Eder. Óleo de Irene Gracia
Marcelo Figueras
Encerrado en su casa o estudio, por el aislamiento a que su labor lo condena pero también –como le ocurre a buena parte de su comunidad- por las características solipsistas de la vida moderna, el escritor ha perdido contacto con la sociedad en que vive. Disuadido de pisar la calle por voces e imágenes que le pintan de un mundo cada vez más peligroso, y avalado por las facilidades que la comunicación moderna pone a su alcance (no hay casi nada que no podamos comprar por teléfono o internet para que nos lo entreguen, vía delivery, en nuestro mismísimo umbral), el narrador de hoy está más recluido que nunca en la proverbial torre de cristal.

Entradas del conjunto de datos
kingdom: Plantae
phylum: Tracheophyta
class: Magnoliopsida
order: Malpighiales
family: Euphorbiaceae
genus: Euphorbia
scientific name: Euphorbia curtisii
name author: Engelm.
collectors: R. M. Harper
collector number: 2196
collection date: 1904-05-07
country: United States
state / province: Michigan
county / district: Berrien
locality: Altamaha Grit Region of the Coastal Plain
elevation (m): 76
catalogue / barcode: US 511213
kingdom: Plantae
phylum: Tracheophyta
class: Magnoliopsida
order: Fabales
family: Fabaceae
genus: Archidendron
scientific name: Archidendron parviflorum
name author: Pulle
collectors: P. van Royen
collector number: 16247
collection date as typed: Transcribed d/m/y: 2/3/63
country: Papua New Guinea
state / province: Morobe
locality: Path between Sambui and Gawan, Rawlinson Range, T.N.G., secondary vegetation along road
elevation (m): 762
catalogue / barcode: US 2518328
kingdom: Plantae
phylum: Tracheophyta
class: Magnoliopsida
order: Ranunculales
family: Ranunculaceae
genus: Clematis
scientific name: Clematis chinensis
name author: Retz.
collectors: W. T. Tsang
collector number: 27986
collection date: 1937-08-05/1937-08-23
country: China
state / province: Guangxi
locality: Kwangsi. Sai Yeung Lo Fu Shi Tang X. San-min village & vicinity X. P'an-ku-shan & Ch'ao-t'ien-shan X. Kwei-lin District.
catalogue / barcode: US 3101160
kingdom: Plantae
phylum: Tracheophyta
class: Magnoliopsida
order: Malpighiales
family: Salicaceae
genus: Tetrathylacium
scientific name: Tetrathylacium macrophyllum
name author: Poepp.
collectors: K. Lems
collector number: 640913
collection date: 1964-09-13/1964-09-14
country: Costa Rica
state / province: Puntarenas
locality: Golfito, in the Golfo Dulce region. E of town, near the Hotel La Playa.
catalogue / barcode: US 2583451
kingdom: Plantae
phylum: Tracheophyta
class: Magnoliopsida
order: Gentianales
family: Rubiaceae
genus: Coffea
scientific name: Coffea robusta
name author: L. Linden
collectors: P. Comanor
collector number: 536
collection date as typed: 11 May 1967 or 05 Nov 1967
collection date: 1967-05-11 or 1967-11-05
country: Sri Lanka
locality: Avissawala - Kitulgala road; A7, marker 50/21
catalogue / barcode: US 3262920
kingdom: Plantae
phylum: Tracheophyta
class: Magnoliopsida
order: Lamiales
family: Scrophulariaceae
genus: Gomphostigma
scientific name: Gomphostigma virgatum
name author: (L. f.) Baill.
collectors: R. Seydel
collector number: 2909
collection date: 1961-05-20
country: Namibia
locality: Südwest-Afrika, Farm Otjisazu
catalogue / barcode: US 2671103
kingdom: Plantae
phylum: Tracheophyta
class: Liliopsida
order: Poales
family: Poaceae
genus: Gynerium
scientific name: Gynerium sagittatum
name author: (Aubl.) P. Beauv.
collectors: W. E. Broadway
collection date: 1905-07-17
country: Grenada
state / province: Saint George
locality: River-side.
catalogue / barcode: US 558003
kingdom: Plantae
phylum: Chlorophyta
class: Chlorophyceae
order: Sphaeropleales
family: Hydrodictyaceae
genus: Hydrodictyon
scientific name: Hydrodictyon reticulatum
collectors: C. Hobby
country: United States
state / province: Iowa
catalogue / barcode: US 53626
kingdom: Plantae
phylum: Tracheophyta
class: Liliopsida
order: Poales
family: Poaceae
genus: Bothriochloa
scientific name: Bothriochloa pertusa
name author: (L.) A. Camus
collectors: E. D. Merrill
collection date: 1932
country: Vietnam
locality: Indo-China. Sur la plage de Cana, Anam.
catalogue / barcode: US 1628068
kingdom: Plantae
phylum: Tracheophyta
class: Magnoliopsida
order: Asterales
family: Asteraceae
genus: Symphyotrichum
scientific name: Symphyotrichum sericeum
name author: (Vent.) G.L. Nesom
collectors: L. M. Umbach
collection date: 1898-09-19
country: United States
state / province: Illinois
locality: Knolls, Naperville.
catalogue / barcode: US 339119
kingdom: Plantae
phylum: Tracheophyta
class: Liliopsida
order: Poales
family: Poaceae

* Partes del ejercicio *
(1) Responde estas preguntas sobre el texto acerca del aislamiento del escritor:
(a) ¿De quién es el óleo titulado «Eder»?
(b) ¿Qué disuade al escritor de pisar la calle?
(c) ¿En qué lugar está recluido el narrador de hoy, más que nunca?
(2) Prosigue el texto sobre el aislamiento del escritor a partir de su última oración.

* Tus respuestas *
(1)
(a) De Irene Gracia.
(b) Las voces e imágenes que le pintan un mundo cada vez más peligroso.
(c) En la proverbial torre de cristal.

(2)
Para comprobarlo, basta con hojear sus relatos. Están llenos de juegos intraliterarios, de sátira o parodia a ciertos géneros o a cierto tipo de personajes (que ya eran, desde antes de llegar al libro, clichés en sí mismos), de una falta de concentración que, antes que desmesura, sugiere adicción al zapping o a la internet caleidoscópica. Las referencias a marcas de productos y a íconos culturales se han vuelto tan compulsivas como en el protagonista de American Psycho, pero desprovistas del sentido que tenían en la novela de Easton Ellis: en la mayoría de los relatos se deshojan nombres como Marlboro o Sony cual si fuesen pétalos de margarita, para generar en el lector una sensación de lo real que el resto del texto, por lo demás, no proporciona. Son guiños con los que se pretende insinuar que el narrador vive en el mismo mundo –en la misma comunidad- que el lector.
Pero esto, ay, está muy lejos de ser verdad.